I will probably do a post on this issue soon.
It surprises me that the academic world won’t deal with the role of us having ideological systems in common, the role it plays in uniting its members and thus expanding the small, hunting-gathering sized groups that millions of years of evolution shaped us to life in. We do not defy our brain-stem repitoire of social instincts. They provided all of our motive and our primate communicative system of gestures, facial expression, and sensititivty to the will of the group (or herd action or swarming in other animal groups). We redirect them successfully to the larger group by in common sharing the same belief system.To list the social instincts is easy from studying the available wealth of primate behavioral studies—especially of the chimp.
Ancient Sapien’s hunting/gathering groups functioned successfully, but when we developed speech, we could evolve ideological systems that enabled us to think in common and in much larger troops, even later on in villages, towns, cities and finally kingdoms and nations.
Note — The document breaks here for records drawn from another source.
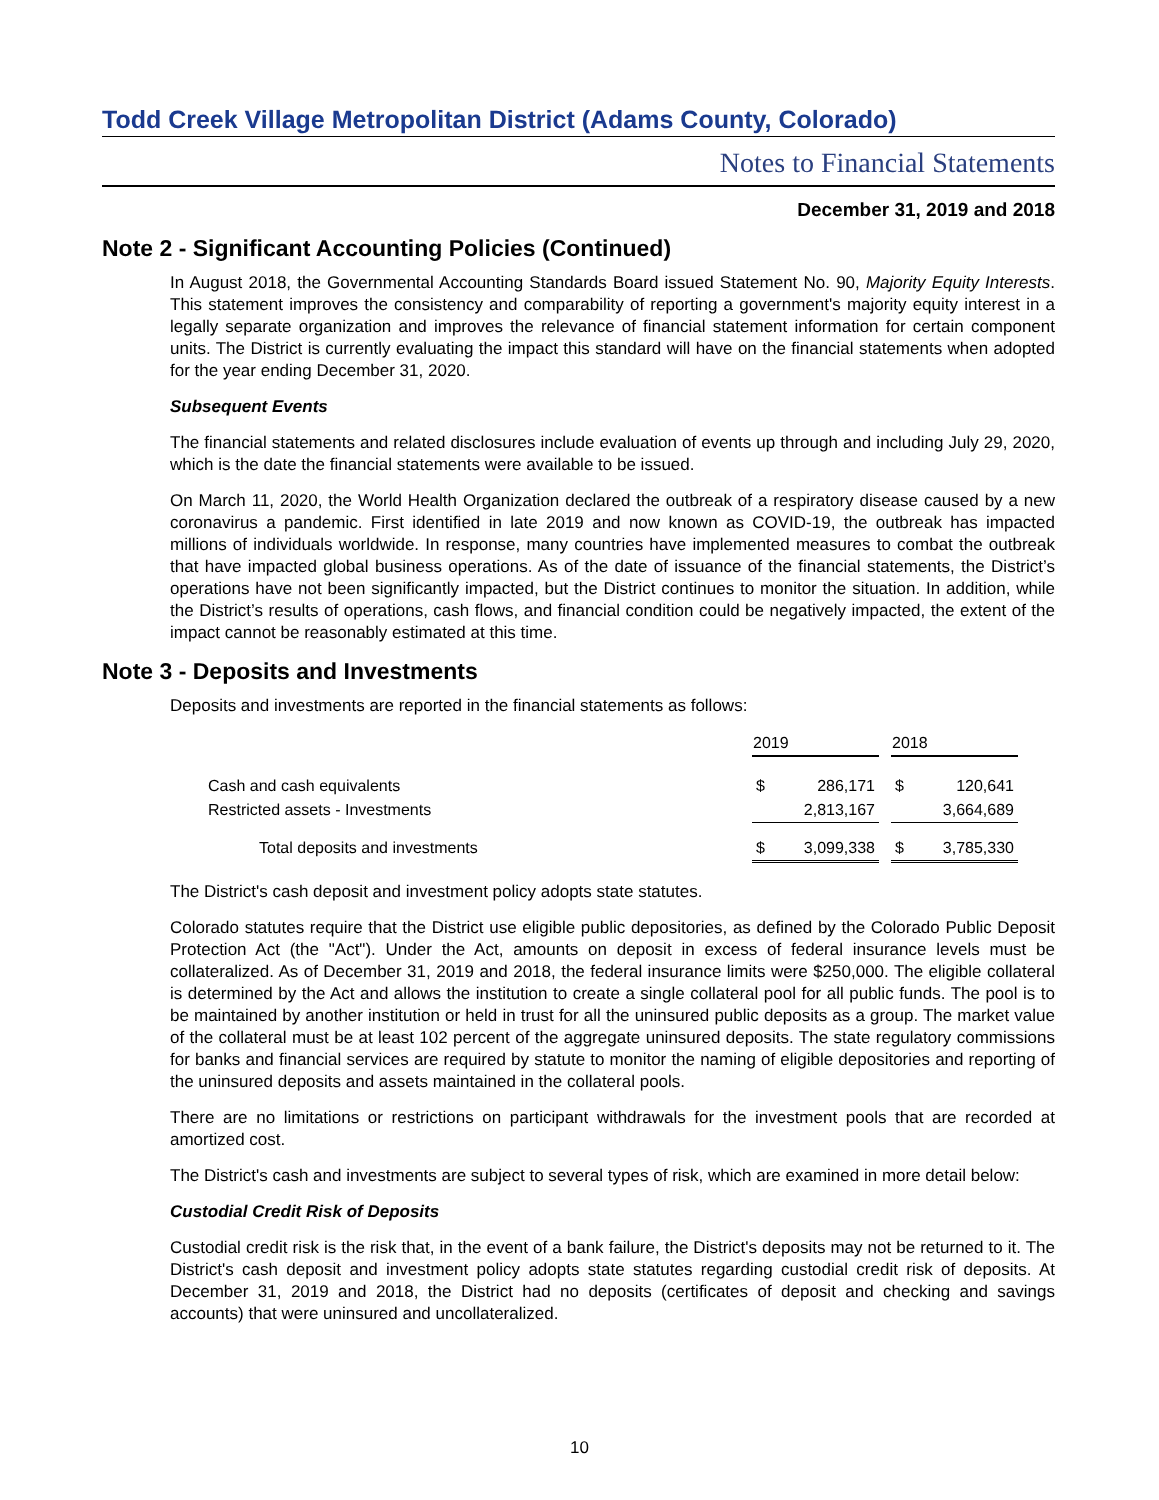Todd Creek Village Metropolitan District (Adams County, Colorado)
Notes to Financial Statements
December 31, 2019 and 2018
Note 2 - Significant Accounting Policies (Continued)
In August 2018, the Governmental Accounting Standards Board issued Statement No. 90, Majority Equity Interests. This statement improves the consistency and comparability of reporting a government's majority equity interest in a legally separate organization and improves the relevance of financial statement information for certain component units. The District is currently evaluating the impact this standard will have on the financial statements when adopted for the year ending December 31, 2020.
Subsequent Events
The financial statements and related disclosures include evaluation of events up through and including July 29, 2020, which is the date the financial statements were available to be issued.
On March 11, 2020, the World Health Organization declared the outbreak of a respiratory disease caused by a new coronavirus a pandemic. First identified in late 2019 and now known as COVID-19, the outbreak has impacted millions of individuals worldwide. In response, many countries have implemented measures to combat the outbreak that have impacted global business operations. As of the date of issuance of the financial statements, the District’s operations have not been significantly impacted, but the District continues to monitor the situation. In addition, while the District’s results of operations, cash flows, and financial condition could be negatively impacted, the extent of the impact cannot be reasonably estimated at this time.
Note 3 - Deposits and Investments
Deposits and investments are reported in the financial statements as follows:
| | 2019 | | | 2018 | |
| Cash and cash equivalents | $ | 286,171 | | $ | 120,641 |
| Restricted assets - Investments | | 2,813,167 | | | 3,664,689 |
| Total deposits and investments | $ | 3,099,338 | | $ | 3,785,330 |
The District's cash deposit and investment policy adopts state statutes.
Colorado statutes require that the District use eligible public depositories, as defined by the Colorado Public Deposit Protection Act (the "Act"). Under the Act, amounts on deposit in excess of federal insurance levels must be collateralized. As of December 31, 2019 and 2018, the federal insurance limits were $250,000. The eligible collateral is determined by the Act and allows the institution to create a single collateral pool for all public funds. The pool is to be maintained by another institution or held in trust for all the uninsured public deposits as a group. The market value of the collateral must be at least 102 percent of the aggregate uninsured deposits. The state regulatory commissions for banks and financial services are required by statute to monitor the naming of eligible depositories and reporting of the uninsured deposits and assets maintained in the collateral pools.
There are no limitations or restrictions on participant withdrawals for the investment pools that are recorded at amortized cost.
The District's cash and investments are subject to several types of risk, which are examined in more detail below:
Custodial Credit Risk of Deposits
Custodial credit risk is the risk that, in the event of a bank failure, the District's deposits may not be returned to it. The District's cash deposit and investment policy adopts state statutes regarding custodial credit risk of deposits. At December 31, 2019 and 2018, the District had no deposits (certificates of deposit and checking and savings accounts) that were uninsured and uncollateralized.
10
The explanation has nothing to do with kinship! Even “altruism” is a phoney explanation. Part of our small-group nature is for the members to seek status and for the alphas to protect the group, control the male juveniles and keep order.
Re: “It surprises me that the academic world won’t deal with the role of us having ideological systems in common, the role it plays in uniting its members”
There are some treatments of that topic out there. Some are even within academia. E.g. search for “cultural kinship” and “kith selection”.
Re: “The explanation has nothing to do with kinship!”
Well, you should consider the possibility that your perspective is guiding you away from the material you are looking for. Shared ideologies may have little to do with blood relatives – but it has a *lot* to do with memetic relatedness. Memes have kin too!